* Work request A
In the passage on the Loan-Specific Certificates, decide whether each statement agrees with the text: (i) the certificates had an aggregate initial principal amount of $62,250,000; (ii) the loan-specific purchase agreement is dated as of January 24, 2021; (iii) the sale was registered under the Securities Act of 1933. Give yes or no for each, quoting the words of the text that decide it.
* Work request B
Please reproduce the passage on the Loan-Specific Certificates from "All of the Loan-Specific" to "of the Act.", word for word.

* Passage shown
'''

All of the Loan-Specific Certificates, having an aggregate initial principal amount of $62,250,000, were sold to GS&Co. and DBSI (together, in such capacities, the “Loan-Specific Initial Purchasers”), pursuant to a loan-specific purchase agreement, dated as of January 24, 2020, among the Depositor and the Loan-Specific Initial Purchasers. The Loan-Specific Certificates were sold to the Loan-Specific Initial Purchasers in a transaction exempt from registration under the Securities Act of 1933, as amended (the “Act”), pursuant to Section 4(a)(2) of the Act.

'''

* Material supplied
'''

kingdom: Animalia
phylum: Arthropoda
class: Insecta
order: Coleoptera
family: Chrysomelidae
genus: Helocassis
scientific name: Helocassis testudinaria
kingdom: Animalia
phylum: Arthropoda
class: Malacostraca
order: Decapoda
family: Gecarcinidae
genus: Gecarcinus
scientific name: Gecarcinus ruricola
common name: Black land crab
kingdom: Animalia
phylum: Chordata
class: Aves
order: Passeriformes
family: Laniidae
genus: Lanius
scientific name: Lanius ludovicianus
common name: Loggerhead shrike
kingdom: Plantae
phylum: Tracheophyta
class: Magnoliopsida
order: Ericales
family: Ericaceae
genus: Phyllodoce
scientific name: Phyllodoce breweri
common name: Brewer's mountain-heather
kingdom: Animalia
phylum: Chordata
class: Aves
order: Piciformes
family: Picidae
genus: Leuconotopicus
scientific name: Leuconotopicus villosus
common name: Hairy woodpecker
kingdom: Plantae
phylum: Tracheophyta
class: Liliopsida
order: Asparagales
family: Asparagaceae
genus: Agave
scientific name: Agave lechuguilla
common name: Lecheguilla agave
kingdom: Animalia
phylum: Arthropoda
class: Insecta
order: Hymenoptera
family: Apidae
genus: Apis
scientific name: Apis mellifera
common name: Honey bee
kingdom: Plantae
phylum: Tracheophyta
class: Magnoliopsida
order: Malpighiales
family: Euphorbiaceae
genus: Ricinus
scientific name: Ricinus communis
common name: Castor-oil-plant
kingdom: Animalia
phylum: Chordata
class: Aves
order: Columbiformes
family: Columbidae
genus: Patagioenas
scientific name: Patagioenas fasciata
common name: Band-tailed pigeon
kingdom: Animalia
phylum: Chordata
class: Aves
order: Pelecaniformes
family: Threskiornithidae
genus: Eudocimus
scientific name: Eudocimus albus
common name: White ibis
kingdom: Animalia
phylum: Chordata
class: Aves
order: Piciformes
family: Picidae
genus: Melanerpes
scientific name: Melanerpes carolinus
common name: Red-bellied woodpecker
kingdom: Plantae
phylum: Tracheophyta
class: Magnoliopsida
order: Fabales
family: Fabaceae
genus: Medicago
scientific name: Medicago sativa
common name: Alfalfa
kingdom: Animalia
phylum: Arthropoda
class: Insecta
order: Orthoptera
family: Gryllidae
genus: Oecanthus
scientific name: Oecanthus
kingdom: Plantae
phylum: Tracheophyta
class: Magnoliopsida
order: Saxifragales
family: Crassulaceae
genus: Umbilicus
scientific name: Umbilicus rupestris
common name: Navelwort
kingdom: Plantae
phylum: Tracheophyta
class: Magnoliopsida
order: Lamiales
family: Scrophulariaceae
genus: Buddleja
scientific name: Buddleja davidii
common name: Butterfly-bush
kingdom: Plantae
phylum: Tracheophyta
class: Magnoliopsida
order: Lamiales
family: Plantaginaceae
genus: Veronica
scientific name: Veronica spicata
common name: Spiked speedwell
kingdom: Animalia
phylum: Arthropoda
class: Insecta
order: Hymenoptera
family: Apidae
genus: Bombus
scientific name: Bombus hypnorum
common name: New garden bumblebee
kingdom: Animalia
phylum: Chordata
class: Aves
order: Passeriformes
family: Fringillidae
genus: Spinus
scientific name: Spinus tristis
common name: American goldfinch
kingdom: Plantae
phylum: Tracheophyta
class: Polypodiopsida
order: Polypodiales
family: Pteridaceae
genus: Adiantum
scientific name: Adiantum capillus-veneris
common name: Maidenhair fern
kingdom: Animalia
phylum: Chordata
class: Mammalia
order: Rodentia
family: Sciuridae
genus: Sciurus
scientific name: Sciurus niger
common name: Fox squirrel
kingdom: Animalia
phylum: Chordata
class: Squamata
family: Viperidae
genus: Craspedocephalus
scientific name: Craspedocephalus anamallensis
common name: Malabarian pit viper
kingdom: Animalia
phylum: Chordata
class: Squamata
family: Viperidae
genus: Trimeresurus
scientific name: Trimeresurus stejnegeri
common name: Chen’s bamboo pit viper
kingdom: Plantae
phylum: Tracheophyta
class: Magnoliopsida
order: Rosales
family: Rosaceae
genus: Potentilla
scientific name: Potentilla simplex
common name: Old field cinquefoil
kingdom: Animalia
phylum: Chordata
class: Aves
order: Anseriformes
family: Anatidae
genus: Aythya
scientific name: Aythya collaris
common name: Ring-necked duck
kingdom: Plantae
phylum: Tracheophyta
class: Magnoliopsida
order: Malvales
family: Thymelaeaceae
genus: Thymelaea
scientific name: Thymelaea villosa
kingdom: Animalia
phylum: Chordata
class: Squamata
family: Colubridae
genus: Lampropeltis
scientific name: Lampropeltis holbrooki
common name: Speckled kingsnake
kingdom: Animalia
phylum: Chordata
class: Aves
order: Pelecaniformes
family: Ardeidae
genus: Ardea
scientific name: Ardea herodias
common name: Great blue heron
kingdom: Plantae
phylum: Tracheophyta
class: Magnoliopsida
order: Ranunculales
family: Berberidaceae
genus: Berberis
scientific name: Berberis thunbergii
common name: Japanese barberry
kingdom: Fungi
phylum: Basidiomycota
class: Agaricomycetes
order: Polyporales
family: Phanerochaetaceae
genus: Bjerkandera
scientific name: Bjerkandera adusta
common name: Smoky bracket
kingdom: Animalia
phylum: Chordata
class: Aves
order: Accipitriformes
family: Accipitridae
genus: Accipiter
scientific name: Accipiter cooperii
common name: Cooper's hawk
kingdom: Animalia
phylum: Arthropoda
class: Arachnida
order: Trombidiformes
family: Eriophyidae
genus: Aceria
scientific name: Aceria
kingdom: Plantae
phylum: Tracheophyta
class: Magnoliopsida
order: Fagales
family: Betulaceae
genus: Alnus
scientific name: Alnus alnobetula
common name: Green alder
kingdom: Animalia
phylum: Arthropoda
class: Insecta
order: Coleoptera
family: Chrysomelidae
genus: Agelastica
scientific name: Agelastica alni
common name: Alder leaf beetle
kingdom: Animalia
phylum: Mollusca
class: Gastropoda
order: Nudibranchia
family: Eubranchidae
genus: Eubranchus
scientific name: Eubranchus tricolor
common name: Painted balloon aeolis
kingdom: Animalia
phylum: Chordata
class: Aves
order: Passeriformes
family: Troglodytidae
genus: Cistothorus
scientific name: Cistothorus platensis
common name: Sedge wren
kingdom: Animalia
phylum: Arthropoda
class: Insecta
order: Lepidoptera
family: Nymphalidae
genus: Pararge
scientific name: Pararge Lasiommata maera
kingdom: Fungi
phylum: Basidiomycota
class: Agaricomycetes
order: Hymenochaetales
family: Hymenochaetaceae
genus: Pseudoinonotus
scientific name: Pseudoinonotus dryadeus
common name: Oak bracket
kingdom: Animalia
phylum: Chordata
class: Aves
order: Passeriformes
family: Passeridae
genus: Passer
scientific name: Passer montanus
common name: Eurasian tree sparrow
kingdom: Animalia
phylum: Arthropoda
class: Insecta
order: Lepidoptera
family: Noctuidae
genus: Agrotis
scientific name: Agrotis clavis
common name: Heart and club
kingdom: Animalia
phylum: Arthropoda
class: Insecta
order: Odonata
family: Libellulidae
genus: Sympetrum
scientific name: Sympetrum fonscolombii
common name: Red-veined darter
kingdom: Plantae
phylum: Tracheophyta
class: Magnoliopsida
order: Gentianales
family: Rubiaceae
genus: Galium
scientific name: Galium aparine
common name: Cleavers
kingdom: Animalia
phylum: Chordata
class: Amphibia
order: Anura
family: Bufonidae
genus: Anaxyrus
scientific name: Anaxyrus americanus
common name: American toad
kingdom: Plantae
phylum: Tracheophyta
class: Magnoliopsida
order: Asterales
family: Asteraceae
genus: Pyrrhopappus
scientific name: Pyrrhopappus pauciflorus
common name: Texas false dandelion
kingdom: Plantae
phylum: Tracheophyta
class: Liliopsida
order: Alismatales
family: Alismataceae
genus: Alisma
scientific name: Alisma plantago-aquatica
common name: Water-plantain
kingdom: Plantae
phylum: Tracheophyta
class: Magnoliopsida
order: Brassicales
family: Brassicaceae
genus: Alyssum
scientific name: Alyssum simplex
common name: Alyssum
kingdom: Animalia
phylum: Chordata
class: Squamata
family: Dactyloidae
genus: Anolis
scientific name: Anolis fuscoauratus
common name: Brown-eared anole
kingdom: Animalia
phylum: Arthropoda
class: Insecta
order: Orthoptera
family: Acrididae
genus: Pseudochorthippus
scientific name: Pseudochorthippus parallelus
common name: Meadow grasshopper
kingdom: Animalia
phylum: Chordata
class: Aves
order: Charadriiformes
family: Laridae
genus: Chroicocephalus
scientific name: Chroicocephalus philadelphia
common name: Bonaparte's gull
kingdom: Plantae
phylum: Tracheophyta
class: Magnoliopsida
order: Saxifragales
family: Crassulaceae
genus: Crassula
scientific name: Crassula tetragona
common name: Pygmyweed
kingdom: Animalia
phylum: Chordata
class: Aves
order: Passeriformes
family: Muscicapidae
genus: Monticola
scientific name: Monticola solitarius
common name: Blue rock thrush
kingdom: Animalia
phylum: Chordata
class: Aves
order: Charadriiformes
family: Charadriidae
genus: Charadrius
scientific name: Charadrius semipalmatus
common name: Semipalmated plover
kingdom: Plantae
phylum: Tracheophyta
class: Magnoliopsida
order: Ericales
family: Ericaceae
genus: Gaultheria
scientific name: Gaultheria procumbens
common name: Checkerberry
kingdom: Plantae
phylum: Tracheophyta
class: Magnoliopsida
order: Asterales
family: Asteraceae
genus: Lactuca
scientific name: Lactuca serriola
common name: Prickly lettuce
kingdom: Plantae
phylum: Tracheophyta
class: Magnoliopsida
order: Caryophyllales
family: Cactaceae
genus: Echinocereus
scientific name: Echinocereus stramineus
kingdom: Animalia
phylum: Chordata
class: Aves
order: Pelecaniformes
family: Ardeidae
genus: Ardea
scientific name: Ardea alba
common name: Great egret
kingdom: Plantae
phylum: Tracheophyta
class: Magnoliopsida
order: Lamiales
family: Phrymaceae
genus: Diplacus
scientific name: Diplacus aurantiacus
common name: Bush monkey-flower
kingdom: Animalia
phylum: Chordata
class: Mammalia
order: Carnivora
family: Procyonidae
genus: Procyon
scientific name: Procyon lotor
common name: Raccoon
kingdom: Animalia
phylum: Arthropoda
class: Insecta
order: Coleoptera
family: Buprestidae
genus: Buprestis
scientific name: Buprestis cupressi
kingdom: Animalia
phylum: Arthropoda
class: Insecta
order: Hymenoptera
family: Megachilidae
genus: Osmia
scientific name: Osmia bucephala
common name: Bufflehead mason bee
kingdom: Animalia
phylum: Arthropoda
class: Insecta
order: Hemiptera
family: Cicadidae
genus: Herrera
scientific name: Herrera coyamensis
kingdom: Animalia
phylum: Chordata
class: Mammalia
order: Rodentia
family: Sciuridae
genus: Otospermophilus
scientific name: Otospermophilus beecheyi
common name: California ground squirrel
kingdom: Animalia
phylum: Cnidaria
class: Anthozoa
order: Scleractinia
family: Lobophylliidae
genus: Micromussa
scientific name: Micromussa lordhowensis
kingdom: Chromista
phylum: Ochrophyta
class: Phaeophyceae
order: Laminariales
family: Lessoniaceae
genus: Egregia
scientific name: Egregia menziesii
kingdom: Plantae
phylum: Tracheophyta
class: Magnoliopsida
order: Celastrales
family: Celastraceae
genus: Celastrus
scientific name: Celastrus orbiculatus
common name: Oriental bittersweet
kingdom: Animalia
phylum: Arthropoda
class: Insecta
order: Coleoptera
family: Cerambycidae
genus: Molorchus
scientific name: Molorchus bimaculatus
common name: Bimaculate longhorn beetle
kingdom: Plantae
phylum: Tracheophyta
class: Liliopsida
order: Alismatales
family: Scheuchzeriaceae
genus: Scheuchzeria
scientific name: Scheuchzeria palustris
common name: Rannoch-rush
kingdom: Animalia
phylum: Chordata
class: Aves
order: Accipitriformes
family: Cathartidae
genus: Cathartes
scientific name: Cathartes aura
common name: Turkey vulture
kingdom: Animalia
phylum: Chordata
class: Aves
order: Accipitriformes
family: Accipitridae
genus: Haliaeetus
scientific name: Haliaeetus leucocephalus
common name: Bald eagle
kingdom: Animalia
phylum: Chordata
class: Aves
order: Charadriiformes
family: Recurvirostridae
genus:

'''

* Expected answer A
(i) Yes: "having an aggregate initial principal amount of $62,250,000"
(ii) No: "dated as of January 24, 2020"
(iii) No: "in a transaction exempt from registration under the Securities Act of 1933"

* Expected answer B
All of the Loan-Specific Certificates, having an aggregate initial principal amount of $62,250,000, were sold to GS&Co. and DBSI (together, in such capacities, the “Loan-Specific Initial Purchasers”), pursuant to a loan-specific purchase agreement, dated as of January 24, 2020, among the Depositor and the Loan-Specific Initial Purchasers. The Loan-Specific Certificates were sold to the Loan-Specific Initial Purchasers in a transaction exempt from registration under the Securities Act of 1933, as amended (the “Act”), pursuant to Section 4(a)(2) of the Act.